The reason I'm pushing so hard on this foreign policy subject is that, as Randolph Borne said, "war is the health of the State".  Killing people is the worst thing that governments do and the greatest expansions of State power occur during wartime.  So, if you are a constitutional conservative, you have to make a choice.  Either you favor Empire and avoidable wars of aggression or you favor limited government.  Because you can't have both.
People are participating, but have you noticed that none are falling for your b.s. Many situations have been posted which prove your theory wrong and you ignore them and keep on the same talking points. It gets boring. One suggestion,look for another forum that will embrace what you are teaching, facts or no facts, there are places which live to blame the victims. Here's the hint again, in the search bar write "liberal".

quiller

Quote from: jrodefeld on July 06, 2016, 06:42:59 PM
Sticking to your talking points I see. 

That Super-Glue holding you to the wall is leaking out again and showing.

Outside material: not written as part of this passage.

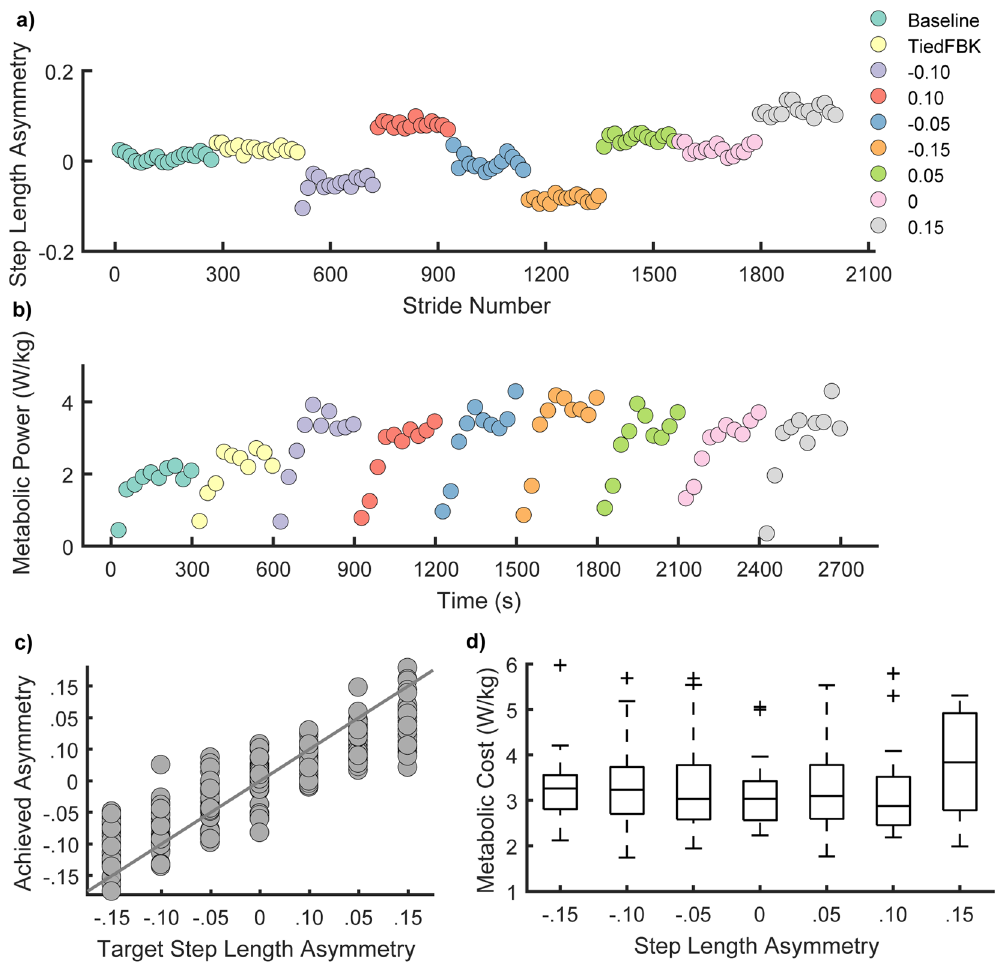
Figure 2. Metabolic cost and step length asymmetry. ( a ) Raw data for a representative participant for step length asymmetry. Each data point represents the average asymmetry during a 15-stride interval. The target asymmetries for this participant were presented in the following order: − 0.10, 0.10, − 0.05, − 0.15, 0.05, 0 and 0.15. ( b ) Raw metabolic cost data for the representative participant in ( a ). Each data point corresponds to the average metabolic power for a 30s interval. ( c ) Target step length asymmetry vs. achieved step length asymmetry for all participants (N = 30). Accurate performance would follow the gray the line. Participants typically undershot the targets for the end ranges ( + / − 0.15) due to the difficulty of the task. ( d ) Distributions of metabolic cost associated with each level of achieved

QuoteYou should probably realize that by parroting the mantras that are spoon-fed to you by conservative talk-radio (among other sources) you are really doing the bidding of neo-con think tanks, military contractors and very ANTI-American lobbying groups who all profit from war.

:rolleyes:  At this point you over-achieved in self-parody but were too stupid to see it. At least send in your $2 to get the new leftist agitprop, comrade!

First: what is a "neo-con," and what makes you think anyone here actually is one, knows one, or even listened to one? And for those like myself who don't watch TV or listen to talk radio, just WHOSE think tanks and military contractors am I beholden to?

Name those anti-American groups. If you make these charges, back them up.

Oh. That's right. You're just another troll and this is just another election cycle.